Спустя полгода главный викарий был посвящен в епископы. Г-жа де Листомэр скончалась, оставив аббату Бирото по завещанию тысячу пятьсот франков ежегодного дохода. Завещание баронессы стало известно, когда его преосвященство Гиацинт, новопосвященный епископ города Труа, готов был уже покинуть Тур, отправляясь в свою епархию. Но он отложил свой отъезд. Взбешенный тем, что женщина, которой он протянул руку, его перехитрила и тайно поддерживала человека, бывшего, как он считал, его врагом, Трубер вновь ополчился против де Листомэров. На собрании в гостиной архиепископа он бросил по их адресу одно из тех пастырских изречений, в которых под медоточивой кротостью таится смертоносный яд, и тем поставил под угрозу мечту дядюшки о звании пэра и мечту племянника о повышении в чине.

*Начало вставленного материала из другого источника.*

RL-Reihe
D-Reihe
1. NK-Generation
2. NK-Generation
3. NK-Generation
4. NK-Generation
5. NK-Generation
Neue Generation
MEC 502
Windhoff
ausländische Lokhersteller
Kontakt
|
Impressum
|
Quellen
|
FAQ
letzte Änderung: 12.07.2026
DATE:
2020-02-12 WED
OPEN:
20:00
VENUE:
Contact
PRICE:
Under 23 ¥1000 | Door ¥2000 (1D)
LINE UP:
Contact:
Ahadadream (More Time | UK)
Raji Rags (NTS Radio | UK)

Честолюбивый капитан навестил непримиримого священника, который, очевидно, предъявил ему суровые условия, ибо дальнейшее поведение барона доказало его полную покорность страшному члену конгрегации.

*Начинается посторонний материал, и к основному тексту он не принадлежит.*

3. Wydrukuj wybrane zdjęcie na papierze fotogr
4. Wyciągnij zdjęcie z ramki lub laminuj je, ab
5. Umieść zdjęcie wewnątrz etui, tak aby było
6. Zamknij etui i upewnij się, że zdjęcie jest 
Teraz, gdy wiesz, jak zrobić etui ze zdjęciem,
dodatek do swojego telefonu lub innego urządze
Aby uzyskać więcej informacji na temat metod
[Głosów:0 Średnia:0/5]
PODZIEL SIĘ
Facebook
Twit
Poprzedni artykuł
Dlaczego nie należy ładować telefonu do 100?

Дом мадемуазель Гамар новый епископ особой дарственной записью передал соборному капитулу, библиотеку Шаплу подарил духовной семинарии, обе картины принес в дар церкви для часовни Пресвятой девы, но портрет Шаплу оставил у себя. Никто не мог понять причины этого отказа от наследства мадемуазель Гамар. Г-н де Бурбонн предположил, что епископ тайно сохранил часть его наличными деньгами, чтобы с достоинством поддерживать свое положение в Париже, если бы ему пришлось занять место на скамье епископов в верхней палате.
Лишь перед самым отъездом епископа старый плутяга догадался о конечной цели этого поступка, о смертельном ударе, который упорнейшая мстительность наносила слабейшей жертве.
Права Бирото на наследство г-жи де Листомэр были оспорены бароном де Листомэром под предлогом недобросовестного воздействия аббата на волю завещательницы. А через несколько дней после возбуждения дела барон был произведен в капитаны первого ранга. В качестве дисциплинарной меры викарию церкви Сен-Сенфорьена было запрещено совершать богослужение. Церковные власти предрешили постановление суда:
— Убийца Софии Гамар — к тому же еще и мошенник!
Сохранив наследство мадемуазель Гамар, Труберу было бы трудно добиться наказания для Бирото.
Когда монсеньор Гиацинт, епископ города Труа, отправляясь в Париж, проезжал в почтовой карете по набережной Сен-Сенфорьена, больной аббат Бирото был вынесен в кресле на открытую площадку, на солнышко. Несчастный священник, на которого возложил кару архиепископ, исхудал и побледнел. Скорбное выражение до неузнаваемости изменило весь его облик, когда-то столь приветливый и ласковый. В глубоко запавших от болезни глазах — некогда простодушно-веселых глазах человека, любящего хорошо поесть и не утруждающего себя тяжелым раздумьем, — появился как бы проблеск мысли; это был лишь остов прежнего Бирото, пустого, но довольного жизнью, который только год тому назад катился шариком по Монастырской площади.